Responsibilities for Managing a Data Warehouse
- Understand users by business area, job responsibilities, and computer tolerance.
- What kinds of decisions do the business leaders of the organization want to make with the data warehouse?
- Continously monitoring the the accuracy of the data and content of delivered reports.
- Publish data on a regular basis.
Components of a Data Warehouse
The components of a data warehouse system can be enumerated as follows:
- Operational Source Systems
- Data Staging Area
- Data Presentation Area
- Data Access Tools
The full ETL pipeline can be viewed as such:
Operational Source Systems
These systems enable recording/capturing of the transactions of the business. The source systems should be thought of as outside the data warehouse since you presumably have no control over the content and format of the data in these operational legacy systems. A good assumption to make is that these Source System Databases are not quried in the same manner like how the Data Warehouse is being queried.
Data Staging Systems
The data staging area is both a storage area and the set of processes which combined together create the ETL Pipeline. A nice analogy for the Data Staging system component of the data warehouse is the concept of the kitchen in the resturant. The kitchen staff is busy transforming raw ingredients into final dishes for the consumption of the customers. Customers aren’t invited into the kitchen nor can they eat there. It isn’t safe. The most foundational architecturaly requirement at this stage is that it is off limits to all all business users and does not provide query or presentation services.
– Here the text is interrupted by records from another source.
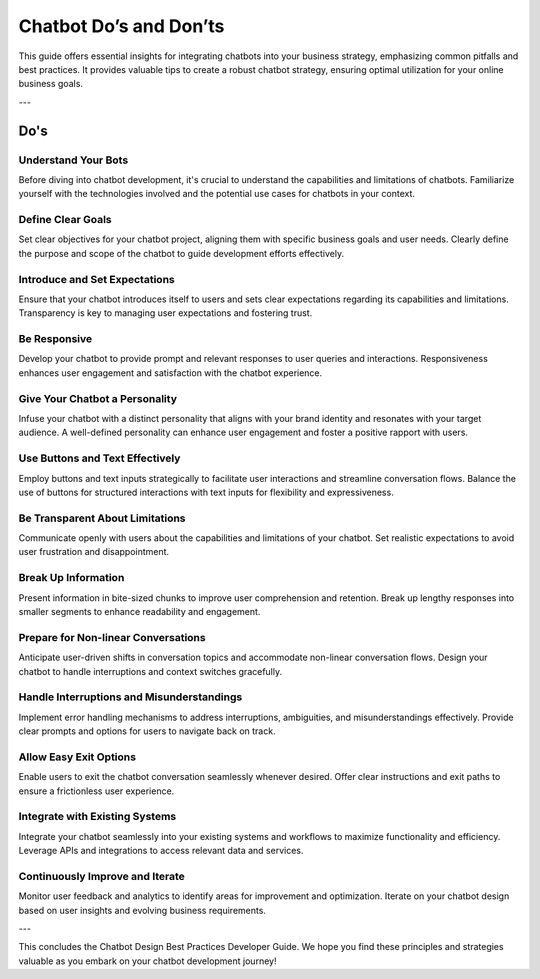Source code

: Chatbot Do’s and Don’ts
========================

This guide offers essential insights for integrating chatbots into your business strategy, emphasizing common pitfalls and best practices. It provides valuable tips to create a robust chatbot strategy, ensuring optimal utilization for your online business goals.

---

Do's
------------

Understand Your Bots
^^^^^^^^^^^^^^^^^^^^^^^^^^^^^

Before diving into chatbot development, it's crucial to understand the capabilities and limitations of chatbots. Familiarize yourself with the technologies involved and the potential use cases for chatbots in your context.

Define Clear Goals
^^^^^^^^^^^^^^^^^^^^^^^^^^^^^

Set clear objectives for your chatbot project, aligning them with specific business goals and user needs. Clearly define the purpose and scope of the chatbot to guide development efforts effectively.

Introduce and Set Expectations
^^^^^^^^^^^^^^^^^^^^^^^^^^^^^

Ensure that your chatbot introduces itself to users and sets clear expectations regarding its capabilities and limitations. Transparency is key to managing user expectations and fostering trust.

Be Responsive
^^^^^^^^^^^^^^^^^^^^^^^^^^^^^

Develop your chatbot to provide prompt and relevant responses to user queries and interactions. Responsiveness enhances user engagement and satisfaction with the chatbot experience.

Give Your Chatbot a Personality
^^^^^^^^^^^^^^^^^^^^^^^^^^^^^
Infuse your chatbot with a distinct personality that aligns with your brand identity and resonates with your target audience. A well-defined personality can enhance user engagement and foster a positive rapport with users.

Use Buttons and Text Effectively
^^^^^^^^^^^^^^^^^^^^^^^^^^^^^
Employ buttons and text inputs strategically to facilitate user interactions and streamline conversation flows. Balance the use of buttons for structured interactions with text inputs for flexibility and expressiveness.

Be Transparent About Limitations
^^^^^^^^^^^^^^^^^^^^^^^^^^^^^
Communicate openly with users about the capabilities and limitations of your chatbot. Set realistic expectations to avoid user frustration and disappointment.

Break Up Information
^^^^^^^^^^^^^^^^^^^^^^^^^^^^^
Present information in bite-sized chunks to improve user comprehension and retention. Break up lengthy responses into smaller segments to enhance readability and engagement.

Prepare for Non-linear Conversations
^^^^^^^^^^^^^^^^^^^^^^^^^^^^^
Anticipate user-driven shifts in conversation topics and accommodate non-linear conversation flows. Design your chatbot to handle interruptions and context switches gracefully.

Handle Interruptions and Misunderstandings
^^^^^^^^^^^^^^^^^^^^^^^^^^^^^
Implement error handling mechanisms to address interruptions, ambiguities, and misunderstandings effectively. Provide clear prompts and options for users to navigate back on track.

Allow Easy Exit Options
^^^^^^^^^^^^^^^^^^^^^^^^^^^^^
Enable users to exit the chatbot conversation seamlessly whenever desired. Offer clear instructions and exit paths to ensure a frictionless user experience.

Integrate with Existing Systems
^^^^^^^^^^^^^^^^^^^^^^^^^^^^^
Integrate your chatbot seamlessly into your existing systems and workflows to maximize functionality and efficiency. Leverage APIs and integrations to access relevant data and services.

Continuously Improve and Iterate
^^^^^^^^^^^^^^^^^^^^^^^^^^^^^
Monitor user feedback and analytics to identify areas for improvement and optimization. Iterate on your chatbot design based on user insights and evolving business requirements.

---

This concludes the Chatbot Design Best Practices Developer Guide. We hope you find these principles and strategies valuable as you embark on your chatbot development journey!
Extraction, Transformation, Load
Extraction entails reading and understanding the source data. This comes from the Operational Source Systems. Afterwards we want to be able to do numerous potential transformations such as cleansing the data. This could be small things such as correcting misspelled words, handling missing elements/values, and deduplicating data. It is also possible that the data can be extracted and normalized into some internal data structure preprocessed before it gets to the staging area. It is important to distinguish this result since it can be incomprehensible to analysts or users it should never make it to the presentation area.
Data Presentation
The presentation area is (as far as the business is concerned) is the entire Data Warehouse. Since everything before it, such as staging and cleaning are off limits. The Data Presentation layer is comprised of a bunch of data marts. A data mart presents data for a single business process.
Dimensional Modeling
Is a technique that tries to make databases simpler, more organized, and understandable. One can think of a potential way to model a CEO’s business emphasis on delivering products that target multiple markets and measure performance over time. We might be able to create a dimensional model by plotting points in relation to product, market, and time (in the form of a 3D cube). Then we can create slices and dices of the model in this cube. This differs from another technique called 3rd Normal Form (3NF) which are based off Entity Relationships. The data is divided into many discrete entities/tables, which helps prevent the same data happening across different places. The benefits of normalizing data into seperate entities include the processing performance since all the data is in one place. However this architecture might kill the efficiency/speed of a database query since it can be an incredibly complicated spider web of relations among several entities. This kind of architecture in the presentation area is not good since the whole point of the presentation layer is to enable efficent querying of data.
Dimensional modeling attempts to solve overly complicated schemas. The data marts in the presentation layer must contain atomic data. Thus it is not sufficient be able to deliver summaries of data/aggregations in dimensional models where the atomic data that was used for the aggregation is stored away in normalized tables. Furthermore the data must be stored in such a way whose design goals are user understandability, query performance, and resilience to change.